Diese Änderung sollte die rechtliche Basis für eine grundlegende Reform der behördlichen Befugnisse sein, die in § 45 der Straßenverkehrsordnung (StVO) geregelt sind. In der parallel zur Abstimmung gestellten StVO-Novelle war zum Beispiel vorgesehen, dass Behörden vor Ort etwa auch "Sonderfahrspuren" zur Erprobung klimafreundlicher Mobilität einrichten können – etwa für E-Autos, Wasserstoff-Fahrzeuge oder Fahrzeuge, in denen mehrere Insassen sitzen. Mehr Flexibilität sollte es auch bei Bewohnerparkzonen, Busspuren oder Radwegen geben. Tempo 30 sollte leichter anzuordnen sein, etwa auf Straßenabschnitten an Spielplätzen und Schulwegen sowie in Lücken zwischen zwei Tempo-30-Zonen, damit der Verkehr leichter fließt.
Da die Änderung des StVG am Freitag schon keine Mehrheit bekam, setzte der Bundesrat auch die StVO-Änderung von der Tagesordnung ab. Die einst als Paradigmenwechsel angekündigte Reform des Straßenverkehrsrechts ist damit zumindest vorerst gescheitert.
Ampelvertreter bedauern Scheitern
Bundesverkehrsminister Volker Wissing reagierte enttäuscht. "Ich bedauere sehr, dass die Länder der Anpassung des Straßenverkehrsgesetzes im Bundesrat nicht zugestimmt haben", sagte der FDP-Politiker der Deutschen Presse-Agentur in Mainz. "Wir wollten den Kommunen mehr Handlungsspielraum vor Ort geben. Offensichtlich ist das seitens der Länder aber nicht gewünscht."

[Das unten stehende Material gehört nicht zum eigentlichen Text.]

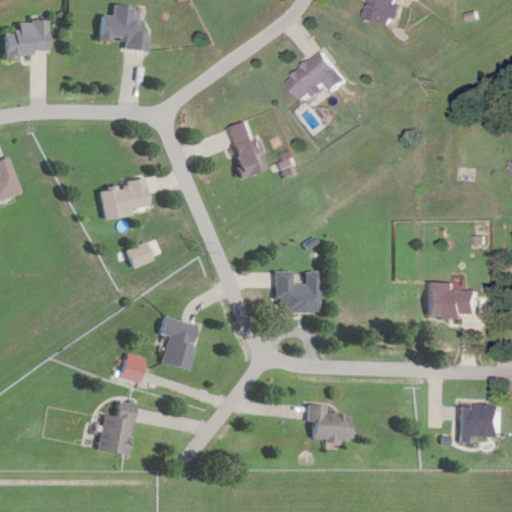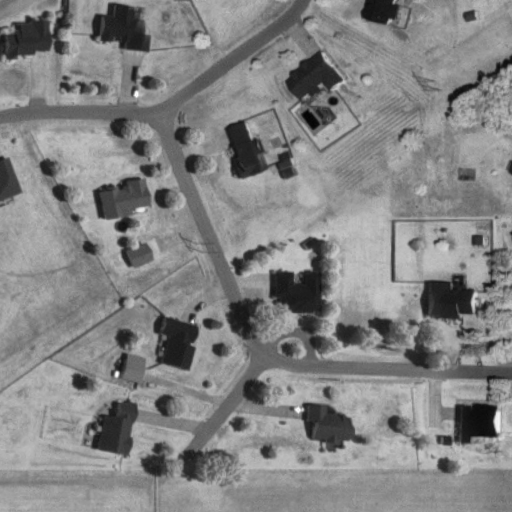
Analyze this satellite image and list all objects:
building: (383, 11)
building: (123, 29)
building: (26, 40)
building: (318, 79)
road: (171, 109)
building: (247, 152)
building: (511, 173)
building: (6, 180)
building: (121, 199)
building: (296, 293)
building: (452, 301)
road: (238, 305)
building: (176, 342)
road: (335, 373)
road: (465, 377)
building: (480, 423)
building: (326, 426)
building: (116, 431)
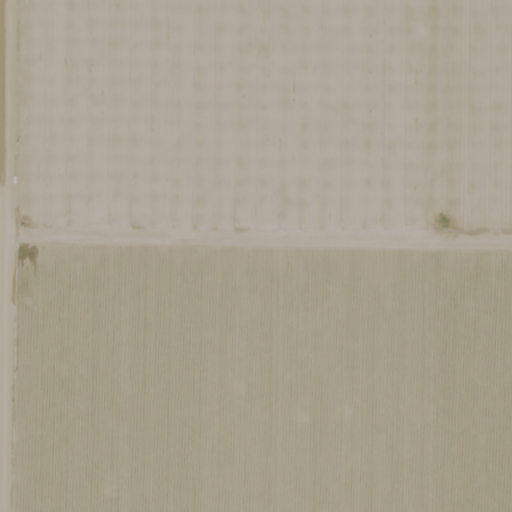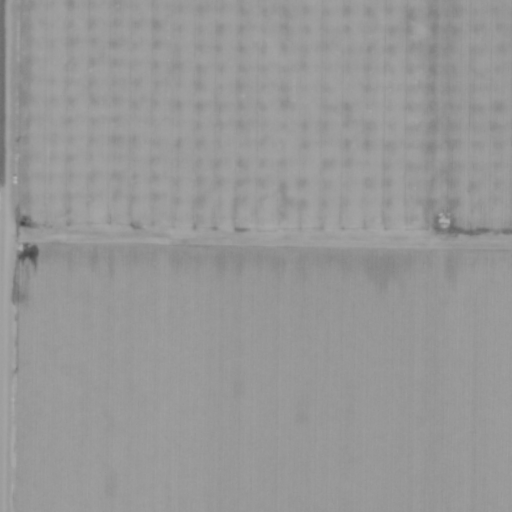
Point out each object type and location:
road: (33, 256)
crop: (274, 256)
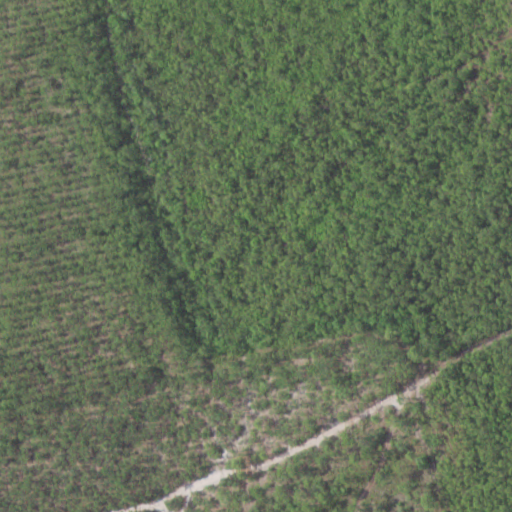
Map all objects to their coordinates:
road: (319, 427)
road: (317, 511)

Laut Spiegel kam die die Ablehnung wohl überraschend, nachdem der Bundesrat zuletzt sogar einhellig eine weitergehende Reform gefordert hatte, damit jedoch bei der Bundesregierung abgeblitzt war. Dem Bericht zufolge ging die Kehrwende der Länderkammer am Freitag von den unionsgeführten Landesregierungen wie Bayern aus. Ihre Begründung: Das Ziel der Sicherheit des Straßenverkehrs dürfe nicht aufgeweicht werden, indem andere Ziele wie Klimaschutz hinzukommen.
Baden-Württembergs Verkehrsminister Winfried Hermann (Grüne) nannte dies vor dem Bundesrat einen unverständlichen Vorwand. Die Verkehrssicherheit würde durch die Reform verbessert statt verschlechtert. "Dann hat der Bundesrat eine Möglichkeit einer bescheidenen Reform verstolpert", kritisierte Hermann laut Spiegel. Die neuen Regeln seien überfällig, man habe schon seit Jahren am Kompromiss gearbeitet. Etwas Besseres könne auch im Vermittlungsausschuss nicht entstehen, den die Bundesregierung nach dem Scheitern im Bundesrat anrufen könnte. Auch die parlamentarische Staatssekretärin im Verkehrsministerium Daniela Kluckert (FDP) hatte in der Länderkammer vergeblich für die Reform geworben.
Bundesregierung oder Bundestag haben nun die Möglichkeit, den Vermittlungsausschuss anzurufen, um mit den Ländern über Kompromisse zum Straßenverkehrsgesetz zu verhandeln.